So I ate yogurt with the back of my toothbrush. I feel like I've officially been initiated into college.
She was raised with a wonderful home life. I can't do anything with that.
a girl just walked by me crying on the phone saying, "all I ever do is menstruate"
We've already decided our costumes for next Halloween. She's going as Cookie Monster and I'm going as Elmo. She's just going to ask for Oatmeal Cookie shots, and I'm asking for Red-Headed Slut shots.
Dude, its January.
We're going to do the voices too.
I just did a sobriety test in a tutu.
Can you fuck me on the kitchen counter at some point? I'll lysol it after
Thanks again for allowing my sister to lose her virginity on your bed.
Ok! I picked up an anti-celebratory bottle of champagne on the way to dinner for her going to rehab. That's how I feel about this...
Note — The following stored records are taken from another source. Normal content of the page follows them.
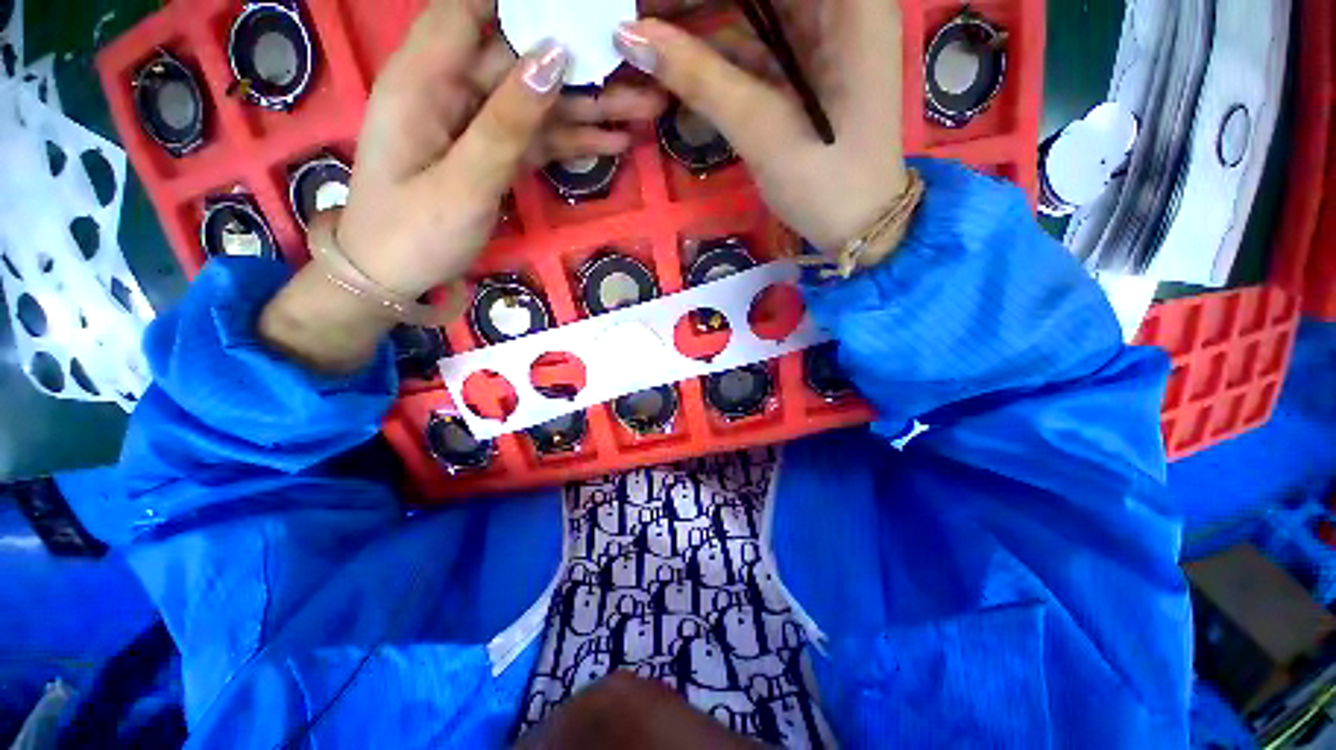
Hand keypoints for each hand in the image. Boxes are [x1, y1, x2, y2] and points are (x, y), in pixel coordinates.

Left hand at [338, 0, 661, 299]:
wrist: (395, 281)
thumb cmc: (415, 234)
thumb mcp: (463, 182)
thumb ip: (507, 122)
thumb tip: (553, 57)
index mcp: (424, 81)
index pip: (471, 11)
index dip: (524, 4)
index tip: (581, 8)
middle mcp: (450, 92)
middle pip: (521, 60)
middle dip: (581, 63)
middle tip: (641, 71)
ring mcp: (476, 126)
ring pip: (539, 103)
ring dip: (591, 107)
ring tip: (645, 107)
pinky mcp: (494, 157)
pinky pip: (539, 140)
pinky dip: (575, 142)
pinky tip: (615, 141)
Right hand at [615, 0, 908, 252]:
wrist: (858, 228)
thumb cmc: (826, 185)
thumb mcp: (764, 131)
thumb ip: (701, 79)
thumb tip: (632, 37)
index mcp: (850, 3)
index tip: (651, 8)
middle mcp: (840, 6)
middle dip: (693, 4)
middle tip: (641, 20)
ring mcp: (822, 36)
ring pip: (751, 10)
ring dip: (698, 21)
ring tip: (647, 38)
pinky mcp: (804, 67)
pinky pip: (754, 43)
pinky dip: (715, 53)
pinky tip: (678, 60)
its warm now so i can go back to sleeping with guys based on their fuckability rather than how much warmth they generate.
I'm on the struggle bus
just ordered a number 1 at a fast food restaurant that doesn't have numbers
the most romantic thing he could do for me right now would be to throw himself into traffic
Didn't know hookah bars could end badly. I feel for her hair
I just realized that the thing that smelled like an electrical fire in my house was me.
Hey, so I'm not coming into work til Friday. Some guy I've known for about 8 hours just offered me a free vacation to Maui and bought my plane ticket. He's Aussie so I'm 75% sure he won't murder me
who are you talking about my vagina to?!